Still, telehealth is not a total replacement for in-person treatment, but instances when a patient must be touched are rarer than you might expect.
Seventy per cent of medical conditions can be diagnosed without touching a patient, according to Hamza and Belchetz. The majority of diagnoses are mostly based on personal history, symptoms and what a patient feels or has experienced.
With the infrastructure already built, reaching patients and adding doctors is the easy part.
Many of the doctors behind these networks are hoping to see more sustainable public funding. Different telehealth services are covered in different provinces, often due to legislation that does not allow doctors to provide treatment to patients outside their offices or even their jurisdiction.

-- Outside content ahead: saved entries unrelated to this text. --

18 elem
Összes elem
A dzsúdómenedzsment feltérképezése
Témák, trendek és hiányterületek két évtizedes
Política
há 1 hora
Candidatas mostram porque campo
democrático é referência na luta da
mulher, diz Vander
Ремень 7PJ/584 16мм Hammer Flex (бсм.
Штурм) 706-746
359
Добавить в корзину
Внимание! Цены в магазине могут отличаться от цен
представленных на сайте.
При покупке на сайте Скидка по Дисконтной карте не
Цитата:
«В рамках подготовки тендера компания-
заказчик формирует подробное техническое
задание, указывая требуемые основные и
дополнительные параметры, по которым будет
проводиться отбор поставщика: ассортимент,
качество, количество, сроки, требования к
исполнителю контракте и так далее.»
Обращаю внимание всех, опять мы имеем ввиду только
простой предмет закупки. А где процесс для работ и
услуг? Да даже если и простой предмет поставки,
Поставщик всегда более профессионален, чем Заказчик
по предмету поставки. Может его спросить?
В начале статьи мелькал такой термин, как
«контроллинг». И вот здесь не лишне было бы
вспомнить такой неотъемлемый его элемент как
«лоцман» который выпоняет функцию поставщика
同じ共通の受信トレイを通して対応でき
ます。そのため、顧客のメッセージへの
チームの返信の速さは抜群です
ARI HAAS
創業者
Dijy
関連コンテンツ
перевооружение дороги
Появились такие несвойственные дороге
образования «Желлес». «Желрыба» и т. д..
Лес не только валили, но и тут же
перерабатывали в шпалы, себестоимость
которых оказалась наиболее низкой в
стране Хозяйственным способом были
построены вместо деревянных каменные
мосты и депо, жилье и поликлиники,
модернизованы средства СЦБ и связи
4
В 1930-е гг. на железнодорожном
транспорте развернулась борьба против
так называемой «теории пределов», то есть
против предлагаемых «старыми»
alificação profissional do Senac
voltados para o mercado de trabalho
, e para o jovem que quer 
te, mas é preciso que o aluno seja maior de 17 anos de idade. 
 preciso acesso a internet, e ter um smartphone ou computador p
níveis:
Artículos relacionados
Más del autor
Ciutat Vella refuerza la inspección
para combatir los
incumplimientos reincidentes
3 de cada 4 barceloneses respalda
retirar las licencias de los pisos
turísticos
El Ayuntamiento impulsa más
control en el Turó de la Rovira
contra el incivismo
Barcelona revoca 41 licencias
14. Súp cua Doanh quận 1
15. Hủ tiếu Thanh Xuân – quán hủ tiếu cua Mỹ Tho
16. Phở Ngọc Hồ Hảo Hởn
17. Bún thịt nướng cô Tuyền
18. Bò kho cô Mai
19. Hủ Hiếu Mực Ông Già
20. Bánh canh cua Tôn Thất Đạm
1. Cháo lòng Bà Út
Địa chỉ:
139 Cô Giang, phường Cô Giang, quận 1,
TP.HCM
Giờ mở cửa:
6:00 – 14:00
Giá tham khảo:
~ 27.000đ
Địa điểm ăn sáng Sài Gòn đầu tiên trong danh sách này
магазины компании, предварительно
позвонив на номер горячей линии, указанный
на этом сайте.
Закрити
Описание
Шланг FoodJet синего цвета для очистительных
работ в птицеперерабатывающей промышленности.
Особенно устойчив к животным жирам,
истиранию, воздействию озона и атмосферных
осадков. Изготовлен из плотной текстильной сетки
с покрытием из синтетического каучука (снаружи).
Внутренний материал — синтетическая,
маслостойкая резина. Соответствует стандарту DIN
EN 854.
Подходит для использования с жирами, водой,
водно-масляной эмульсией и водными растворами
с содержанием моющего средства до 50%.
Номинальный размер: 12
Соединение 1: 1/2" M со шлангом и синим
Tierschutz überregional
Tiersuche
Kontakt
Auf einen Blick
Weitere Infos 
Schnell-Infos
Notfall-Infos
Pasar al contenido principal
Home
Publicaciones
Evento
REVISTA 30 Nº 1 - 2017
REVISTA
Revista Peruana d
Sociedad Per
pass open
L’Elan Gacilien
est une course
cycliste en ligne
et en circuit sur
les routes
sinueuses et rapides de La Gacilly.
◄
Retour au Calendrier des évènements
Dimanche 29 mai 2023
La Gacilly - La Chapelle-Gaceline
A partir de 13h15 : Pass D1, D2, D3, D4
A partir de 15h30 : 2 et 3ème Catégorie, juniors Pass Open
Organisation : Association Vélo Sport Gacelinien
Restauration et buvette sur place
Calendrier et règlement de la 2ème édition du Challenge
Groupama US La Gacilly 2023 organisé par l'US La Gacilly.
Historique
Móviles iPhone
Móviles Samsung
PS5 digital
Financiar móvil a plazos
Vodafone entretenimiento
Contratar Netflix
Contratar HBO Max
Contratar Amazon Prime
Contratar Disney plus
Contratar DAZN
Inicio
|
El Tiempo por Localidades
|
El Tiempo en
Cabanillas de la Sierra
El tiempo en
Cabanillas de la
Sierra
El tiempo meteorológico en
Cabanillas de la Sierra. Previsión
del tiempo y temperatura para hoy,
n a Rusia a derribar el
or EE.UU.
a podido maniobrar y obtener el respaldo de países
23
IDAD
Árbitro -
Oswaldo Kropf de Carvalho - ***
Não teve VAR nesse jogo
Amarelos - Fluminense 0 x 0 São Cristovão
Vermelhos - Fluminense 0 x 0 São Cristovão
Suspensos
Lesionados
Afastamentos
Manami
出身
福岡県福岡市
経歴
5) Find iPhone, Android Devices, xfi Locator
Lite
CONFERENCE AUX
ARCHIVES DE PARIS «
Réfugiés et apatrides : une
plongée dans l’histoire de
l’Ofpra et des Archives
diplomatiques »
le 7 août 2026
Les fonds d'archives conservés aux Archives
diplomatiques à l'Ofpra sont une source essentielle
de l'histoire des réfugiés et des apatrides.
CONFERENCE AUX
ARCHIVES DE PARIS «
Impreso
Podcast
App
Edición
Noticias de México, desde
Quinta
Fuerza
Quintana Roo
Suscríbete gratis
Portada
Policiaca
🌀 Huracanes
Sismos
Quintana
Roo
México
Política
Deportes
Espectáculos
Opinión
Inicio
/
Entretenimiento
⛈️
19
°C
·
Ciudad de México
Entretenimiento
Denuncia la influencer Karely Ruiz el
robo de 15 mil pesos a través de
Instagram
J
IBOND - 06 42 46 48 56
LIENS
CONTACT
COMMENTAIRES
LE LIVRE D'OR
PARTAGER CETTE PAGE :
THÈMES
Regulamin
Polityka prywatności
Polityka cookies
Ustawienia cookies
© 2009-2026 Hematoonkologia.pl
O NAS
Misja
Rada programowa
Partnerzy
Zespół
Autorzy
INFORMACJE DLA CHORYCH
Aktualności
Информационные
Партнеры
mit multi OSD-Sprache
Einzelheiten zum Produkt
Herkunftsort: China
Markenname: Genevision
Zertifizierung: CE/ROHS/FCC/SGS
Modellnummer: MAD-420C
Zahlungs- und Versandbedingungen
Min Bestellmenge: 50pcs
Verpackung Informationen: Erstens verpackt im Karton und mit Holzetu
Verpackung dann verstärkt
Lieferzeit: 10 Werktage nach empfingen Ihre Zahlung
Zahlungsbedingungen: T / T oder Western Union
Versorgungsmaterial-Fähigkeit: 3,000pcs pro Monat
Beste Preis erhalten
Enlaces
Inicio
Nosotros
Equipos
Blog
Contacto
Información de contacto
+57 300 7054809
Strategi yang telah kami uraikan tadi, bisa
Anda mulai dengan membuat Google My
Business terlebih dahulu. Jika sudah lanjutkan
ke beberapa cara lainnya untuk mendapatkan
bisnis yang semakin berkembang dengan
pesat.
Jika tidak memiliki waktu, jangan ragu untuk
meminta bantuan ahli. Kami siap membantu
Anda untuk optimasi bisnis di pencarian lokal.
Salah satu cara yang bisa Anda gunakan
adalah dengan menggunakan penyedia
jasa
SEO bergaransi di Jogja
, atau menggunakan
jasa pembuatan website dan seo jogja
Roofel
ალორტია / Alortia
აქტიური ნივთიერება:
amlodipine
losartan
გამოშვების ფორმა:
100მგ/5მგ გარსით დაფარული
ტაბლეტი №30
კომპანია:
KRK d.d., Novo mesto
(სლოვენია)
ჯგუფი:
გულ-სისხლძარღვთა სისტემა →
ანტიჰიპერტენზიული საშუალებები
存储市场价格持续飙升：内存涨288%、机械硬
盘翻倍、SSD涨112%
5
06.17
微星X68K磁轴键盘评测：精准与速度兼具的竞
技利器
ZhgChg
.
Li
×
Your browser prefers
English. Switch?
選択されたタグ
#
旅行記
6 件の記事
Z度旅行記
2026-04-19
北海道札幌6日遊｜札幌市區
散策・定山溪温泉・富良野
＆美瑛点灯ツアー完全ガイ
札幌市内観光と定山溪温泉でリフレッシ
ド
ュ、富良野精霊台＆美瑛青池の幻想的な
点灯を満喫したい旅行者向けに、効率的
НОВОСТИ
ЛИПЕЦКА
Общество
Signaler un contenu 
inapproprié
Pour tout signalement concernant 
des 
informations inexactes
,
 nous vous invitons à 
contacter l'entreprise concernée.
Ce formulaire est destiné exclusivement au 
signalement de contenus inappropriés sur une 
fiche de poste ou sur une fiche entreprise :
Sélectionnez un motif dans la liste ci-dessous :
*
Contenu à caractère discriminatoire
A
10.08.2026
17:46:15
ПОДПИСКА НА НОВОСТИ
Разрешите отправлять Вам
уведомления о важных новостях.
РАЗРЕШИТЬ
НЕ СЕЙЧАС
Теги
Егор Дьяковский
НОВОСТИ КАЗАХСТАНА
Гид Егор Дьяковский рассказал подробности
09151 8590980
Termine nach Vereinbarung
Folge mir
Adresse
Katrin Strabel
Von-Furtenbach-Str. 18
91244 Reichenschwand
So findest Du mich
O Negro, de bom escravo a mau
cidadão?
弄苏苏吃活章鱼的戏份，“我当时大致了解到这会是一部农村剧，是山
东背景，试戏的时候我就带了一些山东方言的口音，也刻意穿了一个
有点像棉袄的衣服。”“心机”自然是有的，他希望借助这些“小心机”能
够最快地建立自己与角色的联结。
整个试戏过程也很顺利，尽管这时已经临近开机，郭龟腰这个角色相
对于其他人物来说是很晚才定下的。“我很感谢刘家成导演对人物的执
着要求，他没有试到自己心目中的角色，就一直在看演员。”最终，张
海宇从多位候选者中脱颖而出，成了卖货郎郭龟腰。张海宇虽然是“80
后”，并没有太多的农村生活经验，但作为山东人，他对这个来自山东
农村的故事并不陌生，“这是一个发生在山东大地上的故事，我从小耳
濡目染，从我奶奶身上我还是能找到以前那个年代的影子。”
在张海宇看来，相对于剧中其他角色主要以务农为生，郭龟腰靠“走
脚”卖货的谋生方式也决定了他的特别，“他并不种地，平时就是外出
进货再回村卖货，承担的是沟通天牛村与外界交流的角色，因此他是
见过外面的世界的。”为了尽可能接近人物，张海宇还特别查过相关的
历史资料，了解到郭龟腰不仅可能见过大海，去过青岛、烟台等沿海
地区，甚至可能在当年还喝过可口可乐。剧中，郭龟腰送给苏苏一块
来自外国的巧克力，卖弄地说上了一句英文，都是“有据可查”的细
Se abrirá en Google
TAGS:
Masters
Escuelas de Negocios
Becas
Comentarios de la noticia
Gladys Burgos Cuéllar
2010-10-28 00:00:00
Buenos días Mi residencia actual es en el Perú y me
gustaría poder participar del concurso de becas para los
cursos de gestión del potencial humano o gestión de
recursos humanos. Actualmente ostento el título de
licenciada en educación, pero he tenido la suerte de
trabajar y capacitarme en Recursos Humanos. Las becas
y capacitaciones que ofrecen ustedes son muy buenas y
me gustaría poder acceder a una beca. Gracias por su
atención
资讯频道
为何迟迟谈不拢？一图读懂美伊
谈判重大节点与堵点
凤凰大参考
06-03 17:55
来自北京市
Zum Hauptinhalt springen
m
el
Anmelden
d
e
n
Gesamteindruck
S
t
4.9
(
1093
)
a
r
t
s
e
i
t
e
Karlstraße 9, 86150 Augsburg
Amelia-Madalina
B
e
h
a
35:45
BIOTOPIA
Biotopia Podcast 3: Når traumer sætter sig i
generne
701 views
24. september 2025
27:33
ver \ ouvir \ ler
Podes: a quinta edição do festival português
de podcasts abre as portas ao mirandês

In fact, many doctors are pushing for national licensure so they are able to provide virtual care to underserved communities across the country.
Many are also hoping for changes around the Personal Health Information Protection Act (PHIPA) that will cover advancements in technology. All health-care tech, including telemedicine resources, must be PHIPA compliant to protect patient privacy. Which means free, readily available video-conferencing apps like Skype or Zoom don’t fall in line with the high security measures required to perform treatments, and is why many private networks have built their own tech.
With regulated, but more expensive options, and limited access to virtual care in certain regions, the gap between those who can afford telehealth and those who can’t will grow. But regardless of if these changes happen in the foreseeable future, virtual care is already altering the health-care landscape daily.
“This is the new normal,” says Hamza. “You’re not going to see your doctor calling you in for a cholesterol check or to talk about your blood sugars or for a prescription refill. You won’t have to lose a day of work sitting in a waiting room next to someone who might be infectious. We’ve seen the shift from brick-and-mortar to digital in other industries before, with Amazon, with Blockbuster to Netflix, with bank tellers to banking apps. Healthcare is the last frontier.”